In tema di responsabilità civile e, in particolare del risarcimento del danno per furto in un esercizio commerciale per il malfunzionamento dell'allarme, risulta viziata la decisione di merito che non motiva sulle ragioni del ritenuto difetto di nesso causale fra il malfunzionamento dell'impianto di sicurezza e il furto avvenuto nell'esercizio commerciale, sia pure nel giro di pochi minuti. Questo è il contenuto della sentenza n. 5644, depositata il 10 aprile 2012 dalla terza sezione civile. Secondo la ricostruzione della vicenda, ignoti malviventi asportavano da una gioielleria oggetti preziosi dopo aver praticato un buco nel vetro della vetrina del negozio. L'impianto di allarme realizzato da una società srl non provocò il suono delle sirene nè risultò che dell'effrazione fosse stata in automatico informata la centrale in vista del tempestivo avviso ad una pattuglia. La gioielleria conveniva in giudizio la società srl allarmi chiedendone la condanna al risarcimento del danno patito, indicato L. 100.000.000. Con sentenza
, il Tribunale di Brescia accoglieva la domanda nei limiti di Euro 20.000. La decisione, però, veniva riformata in appello. I giudici distrettuali accoglievano la domanda, condannando l'attore alle spese del doppio grado, sui rilievi che le risultanze processuali non autorizzavano la conclusione che, se l'impianto avesse funzionato regolarmente, la merce non avrebbe potuto essere sottratta. Avverso tale sentenza ricorreva per cassazione la gioielleria. La Corte, accogliendo il ricorso e cassando con rinvio la decisione, ha spiegato che è necessario, in questo caso, dar conto delle ipotetiche ragioni per le quali il suono della sirena non avrebbe potuto spiegare un effetto totalmente o parzialmente deterrente, come tale idoneo ad escludere o ad attenuare il danno subito dal creditore della prestazione della società fornitrice dell'impianto. La Corte ha così censurato la decisione della Corte di Appello che aveva rigettato la domanda della gioielleria in quanto, le ipotesi non erano state in nessun modo suffragate da risultanze processuali.

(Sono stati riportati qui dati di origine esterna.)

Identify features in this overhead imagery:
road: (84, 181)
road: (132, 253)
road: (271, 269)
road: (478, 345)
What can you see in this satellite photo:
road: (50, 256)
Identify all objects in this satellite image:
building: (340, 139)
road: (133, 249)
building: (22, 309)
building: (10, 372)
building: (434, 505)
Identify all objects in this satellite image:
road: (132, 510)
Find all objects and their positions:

I giudici distrettuali avevano quindi ritenuto tali considerazioni estranee al thema decidendum e, pertanto, non avrebbero, dunque, potuto essere poste a base della decisione, in quanto fatti non allegati. La Corte ha però spiegato che è vero, sì. che il giudice deve porre a fondamento della decisione le prove proposte dalle parti o dal pubblico ministero nonché i fatti non specificatamente contestati dalla parte costituita, come previsto dall'art. 115 c.p.c., tuttavia, può, senza bisogno di prova, porre a fondamento della decisione le nozioni di fatto che rientrano nella comune esperienza. In tale prospettiva i giudici della Terza sezione hanno così precisato, concludendo che "la potenziale utilità allo scopo dell'antifurto come deterrente alle azioni criminose contro la proprietà privata
può dirsi costituire nozione di fatto rientrante nella comune esperienza per gli effetti di cui all'articolo 115, secondo comma, Cpc posto che, se non si ritenesse che un impianto di allarme specifico possa in qualche misura essere utile per evitare il furto o per attenuarne le conseguenze non vi sarebbe allora alcuna ragione per installarlo".